Daddy Daughter Dance swings in its 7th year
Friday, February 8, 2013
HOLLIS – New England is known for its traditions – town meetings, pumpkin festivals, yankee swaps. But like any other region, when there’s a gap to be filled, traditions are often imported; in this case, from New Jersey.
The seventh annual Hollis Daddy Daughter Sweetheart Dance takes place from 7-9 p.m. Friday, Feb. 15, at the Lawrence Barn, 163 Depot Road.
Tickets are $9 per person and are only available in advance at Harvest Market in Hollis. The dance is limited to 200 people and no tickets will be sold at the door. Dress is semi-formal, with fathers wearing suits or sport coats and girls wearing party dresses.
“I went to a daddy daughter dance in my old town in New Jersey,” Hollis Brookline High School junior Allison Andreola said.
When Allison’s family moved from the Garden State to the Granite State, her mother, Cynthia, started a similar event in their new hometown so Allison could continue to attend.
The dance is for girls ages 6-12 and their fathers, grandfathers or other special men.
“My dad took me as my date for the first two years,” Allison said.
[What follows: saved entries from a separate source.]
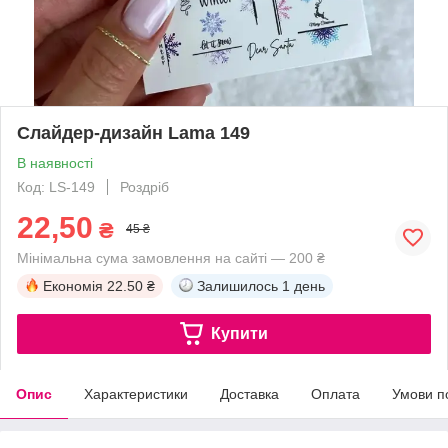
Слайдер-дизайн Lama 149
В наявності
Код: LS-149
Роздріб
22,50
₴
45 ₴
Мінімальна сума замовлення на сайті — 200 ₴
Економія
22.50 ₴
Залишилось
1 день
Купити
Опис
Характеристики
Доставка
Оплата
Умови п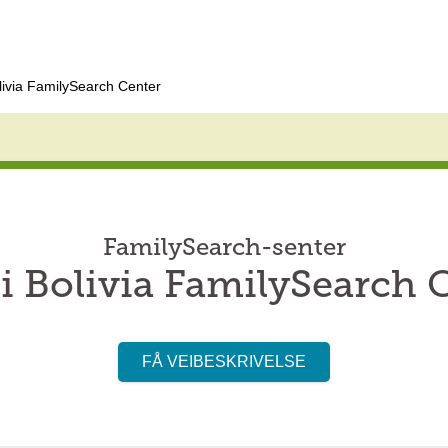
livia FamilySearch Center
FamilySearch-senter
i Bolivia FamilySearch 
FÅ VEIBESKRIVELSE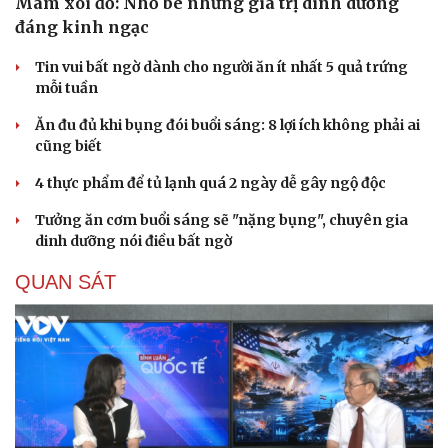
Mâm xôi đỏ: Nhỏ bé nhưng giá trị dinh dưỡng
đáng kinh ngạc
Tin vui bất ngờ dành cho người ăn ít nhất 5 quả trứng
mỗi tuần
Ăn đu đủ khi bụng đói buổi sáng: 8 lợi ích không phải ai
cũng biết
4 thực phẩm để tủ lạnh quá 2 ngày dễ gây ngộ độc
Tưởng ăn cơm buổi sáng sẽ "nặng bụng", chuyên gia
dinh dưỡng nói điều bất ngờ
QUAN SÁT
The Hollis Daddy Daughter Sweetheart Dance made its debut in 2007. In 2010, Allison’s sister, Laura – now a college student – and Laura’s friend Emily Stone took over coordination of the event.
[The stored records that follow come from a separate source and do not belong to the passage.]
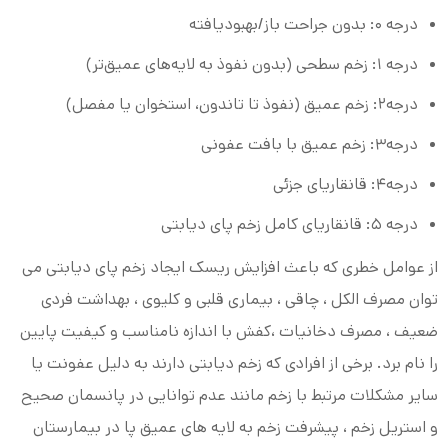
درجه ۰: بدون جراحت باز/بهبودیافته
درجه ۱: زخم سطحی (بدون نفوذ به لایه‌های عمیق‌تر)
درجه۲: زخم عمیق (نفوذ تا تاندون، استخوان یا مفصل)
درجه۳: زخم عمیق با بافت عفونی
درجه۴: قانقاریای جزئی
درجه ۵: قانقاریای کامل زخم پای دیابتی
از عوامل خطری که باعث افزایش ریسک ایجاد زخم پای دیابتی می
توان مصرف الکل ، چاقی ، بیماری قلبی و کلیوی ، بهداشت فردی
ضعیف ، مصرف دخانیات ،کفش با اندازه نامناسب و کیفیت پایین
را نام برد. برخی از افرادی که زخم دیابتی دارند به دلیل عفونت یا
سایر مشکلات مرتبط با زخم مانند عدم توانایی در پانسمان صحیح
و استریل زخم ، پیشرفت زخم به لایه های عمیق پا در بیمارستان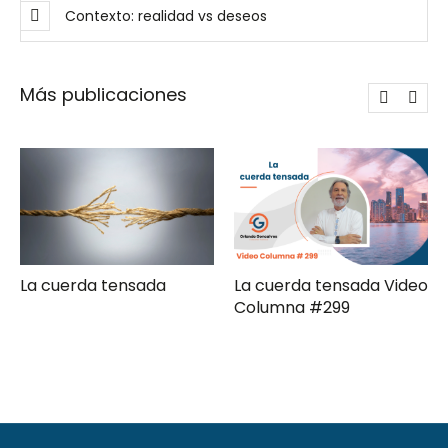
Contexto: realidad vs deseos
Más publicaciones
da
La cuerda tensada Video
Gerencia de camp
Columna #299
moderna Clave ComPol
XXXI Video Columna
#297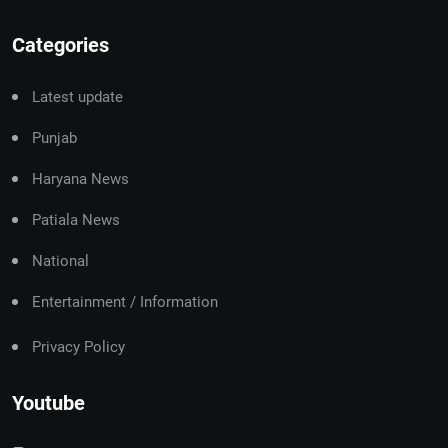
Categories
Latest update
Punjab
Haryana News
Patiala News
National
Entertainment / Information
Privacy Policy
Youtube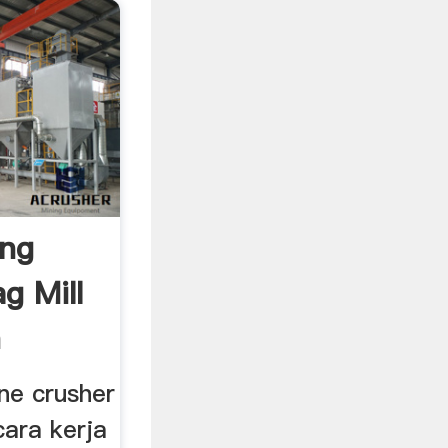
ang
g Mill
n
ne crusher
cara kerja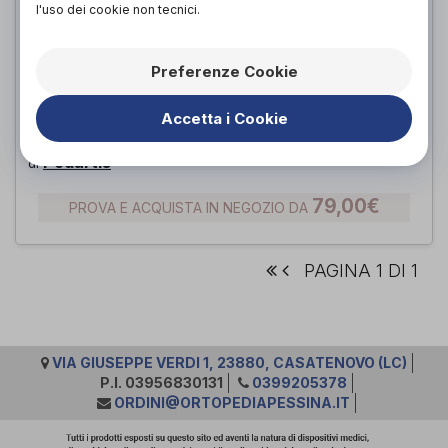
l'uso dei cookie non tecnici.
Preferenze Cookie
Accetta i Cookie
TERAHEEL
Podartis
di
79,00€
PROVA E ACQUISTA IN NEGOZIO DA
PAGINA 1 DI 1
VIA GIUSEPPE VERDI 1, 23880, CASATENOVO (LC)
P.I. 03956830131
0399205378
ORDINI@ORTOPEDIAPESSINA.IT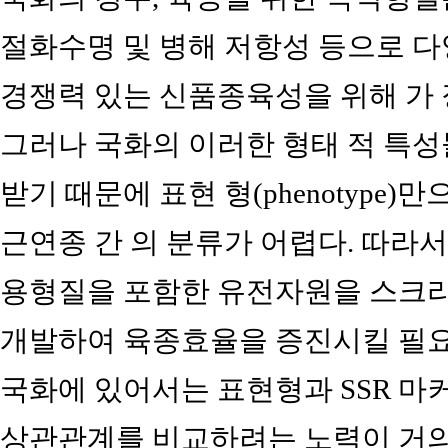
절화수명 및 병해 저항성 등으로 
경쟁력 있는 신품종육성을 위해 가 
그러나 국화의 이러한 형태 적 특
받기 때문에 표현 형(phenotype
근연종 간 의 분류가 어렵다. 따라
용형질을 포함한 유전자원을 스크
개발하여 육종효율을 증진시킬 필요
국화에 있어서는 표현형과 SSR 마
상관관계를 비교하려는 노력이 거의 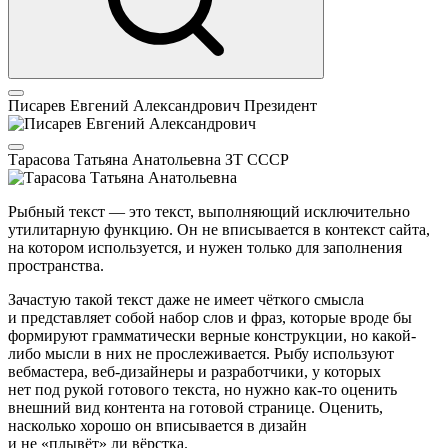
Писарев Евгений Александрович
Президент
Тарасова Татьяна Анатольевна
ЗТ СССР
Рыбный текст — это текст, выполняющий исключительно
утилитарную функцию. Он не вписывается в контекст сайта,
на котором используется, и нужен только для заполнения
пространства.
Зачастую такой текст даже не имеет чёткого смысла
и представляет собой набор слов и фраз, которые вроде бы
формируют грамматически верные конструкции, но какой-
либо мысли в них не прослеживается. Рыбу используют
вебмастера, веб-дизайнеры и разработчики, у которых
нет под рукой готового текста, но нужно как-то оценить
внешний вид контента на готовой странице. Оценить,
насколько хорошо он вписывается в дизайн
и не «плывёт» ли вёрстка.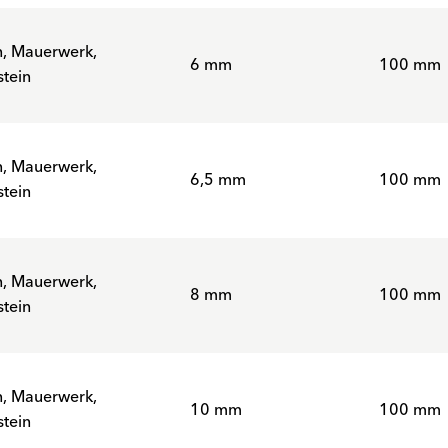
n, Mauerwerk,
6 mm
100 mm
tein
n, Mauerwerk,
6,5 mm
100 mm
tein
n, Mauerwerk,
8 mm
100 mm
tein
n, Mauerwerk,
10 mm
100 mm
tein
The reins officially passed to Allison and fellow junior Sara Swabowicz in 2012, who began helping with the dance once they were too old to attend.
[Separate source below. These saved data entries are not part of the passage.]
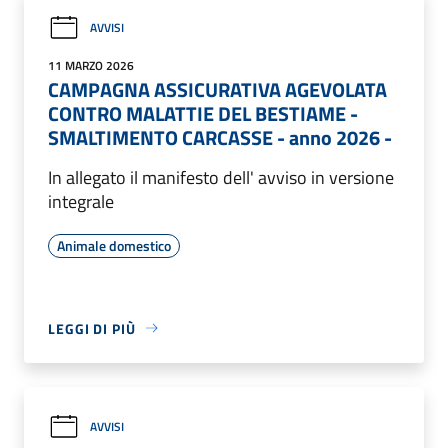
AVVISI
11 MARZO 2026
CAMPAGNA ASSICURATIVA AGEVOLATA
CONTRO MALATTIE DEL BESTIAME -
SMALTIMENTO CARCASSE - anno 2026 -
In allegato il manifesto dell' avviso in versione
integrale
Animale domestico
LEGGI DI PIÙ
AVVISI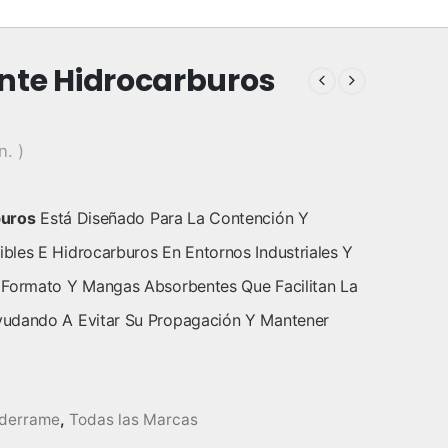
nte Hidrocarburos
n. )
buros
Está Diseñado Para La Contención Y
bles E Hidrocarburos En Entornos Industriales Y
 Formato Y Mangas Absorbentes Que Facilitan La
yudando A Evitar Su Propagación Y Mantener
iderrame
,
Todas las Marcas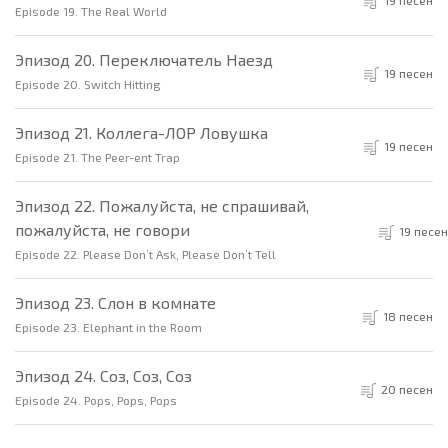
Episode 19. The Real World
Эпизод 20. Переключатель Наезд
19 песен
Episode 20. Switch Hitting
Эпизод 21. Коллега-ЛОР Ловушка
19 песен
Episode 21. The Peer-ent Trap
Эпизод 22. Пожалуйста, не спрашивай,
пожалуйста, не говори
19 песен
Episode 22. Please Don’t Ask, Please Don’t Tell
Эпизод 23. Слон в комнате
18 песен
Episode 23. Elephant in the Room
Эпизод 24. Соз, Соз, Соз
20 песен
Episode 24. Pops, Pops, Pops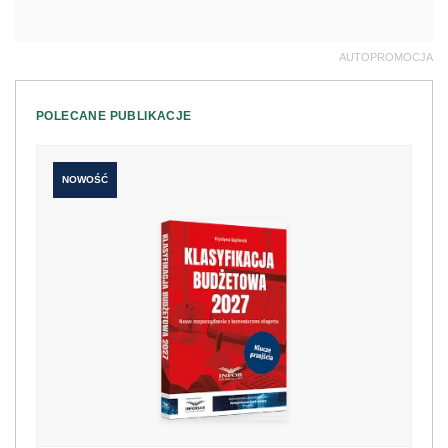
AUTOPROMOCJA
POLECANE PUBLIKACJE
NOWOŚĆ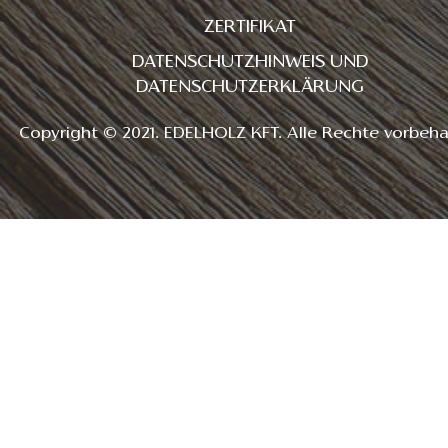
ZERTIFIKAT
DATENSCHUTZHINWEIS UND
DATENSCHUTZERKLÄRUNG
Copyright © 2021. EDELHOLZ KFT. Alle Rechte vorbeha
Allison’s father, Christopher, continues to offer his advice when it comes to the music selection, however.
“My dad usually makes a list of songs that he thinks that the fathers will like, and not be totally annoyed by the younger girls’ music,” Allison said.
The result, Sara said, is a good mix of popular music, slow songs and hits from when the fathers were younger.
Along with dancing, the evening will include activities and refreshments.
“We have a bunch of different crafts,” Sara said, listing door hangers, magnets and jewelry.
“We have a make-your-own sundae bar, and all the girls really seem to like that,” Allison said.
Other sweet treats include cupcakes and cookies.
As with last year, proceeds from the dance will be donated to the Humane Society for Greater Nashua, the organization from which both girls adopted their dogs. In the past, proceeds have gone to the Boys & Girls Club, with which Laura was involved. The first year, the proceeds helped finish the restoration work on the Lawrence Barn.
In addition to benefiting local nonprofits, attending the Hollis Daddy Daughter Sweetheart Dance creates memories that last a lifetime.
“There’s a lot of memories from when we went,” Sara said. “I remember doing a conga line that pretty much took up the whole barn.”
She also enjoyed taking pictures before the dance and taking pictures at the dance itself, she said.
“I remember always going shopping with my mom and getting a dress, and getting all dressed up and pretty,” Allison said.
Another of her favorite memories is playing with the bubble machine, which she said they rent every year. And Allison and Sara aren’t the only ones who recall these dances fondly.
“People are always eager to go the next year,” Allison said.
“The past few years, we’ve sold out,” Sara added.